Heber City’s police department decided to pilot an AI report-writing tool that transcribes body‑camera recordings into draft police narratives. According to local news, everything was going smoothly — until one report said that an officer “morphed into a frog” in the middle of their duties. No, the officer wasn’t reenacting a fairy tale; the AI had been listening to The Princess and the Frog playing in the background and concluded that the movie's dialogue was part of the event.
The glitch was quickly spotted by human reviewers. The department clarified that it employs no amphibious officers and that the error came from the AI’s inability to distinguish between background media and real-world actions.

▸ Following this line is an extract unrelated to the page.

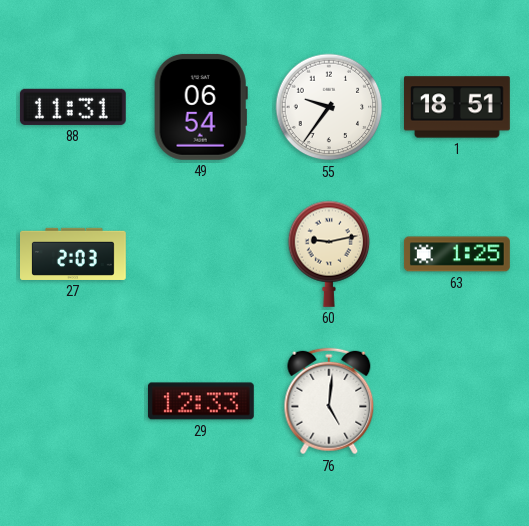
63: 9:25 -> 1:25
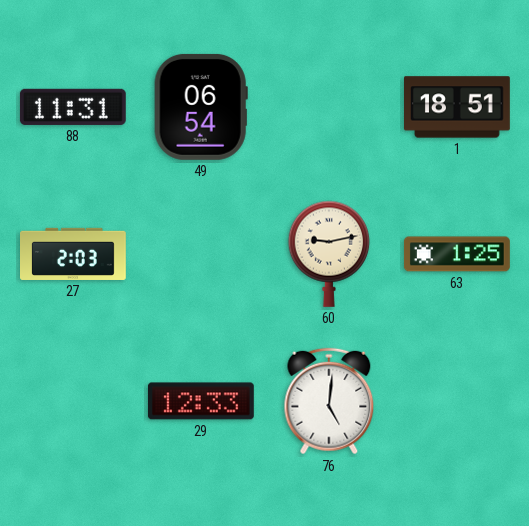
55: 9:36 -> none
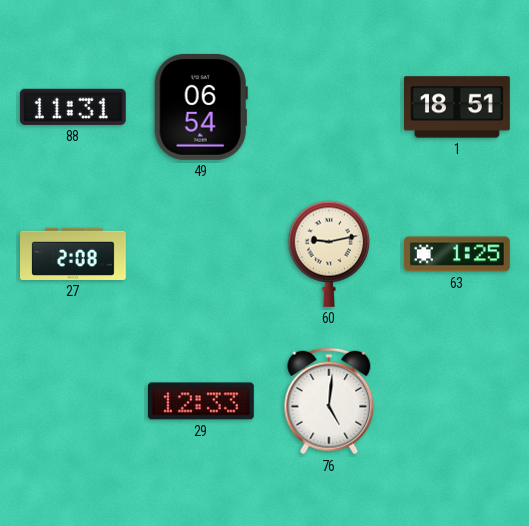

Internet users couldn’t get enough of the “frog cop” story. Memes circulated of officers leaping onto lily pads, and some commenters joked that the AI had given new meaning to “undercover” policing. Yet police officials treated the incident as an instructive example: the AI tool is a time‑saver, but it can also hallucinate when background noise confuses its algorithms. A sergeant noted that the system saves him six to eight hours of paperwork per week, but emphasized that officers must read and edit every report before submission.
Hallucinations happen. AI text generators can easily insert fictional elements when they misinterpret audio or context. Without a human check, such hallucinations could have serious consequences in legal documents or official records. Human oversight remains essential. The “frog cop” is a humorous case, but similar errors in more serious contexts (e.g., arrest narratives or medical summaries) could lead to lawsuits or harm. Transparency builds trust. The department’s willingness to share the glitch publicly demonstrates a commitment to transparency and helps build public confidence in the technology’s rollout. By addressing mistakes openly, agencies can refine AI tools and set realistic expectations.
While some readers propose scrapping AI from police work entirely, Heber City plans to keep testing the software with strict review processes. The department’s experience underscores the importance of properly training AI systems, filtering out irrelevant audio, and ensuring that human professionals retain final responsibility for official reports. In other words, AI can help lighten the paperwork load — but it can’t replace the judgment of a human officer (or save them from turning into a frog).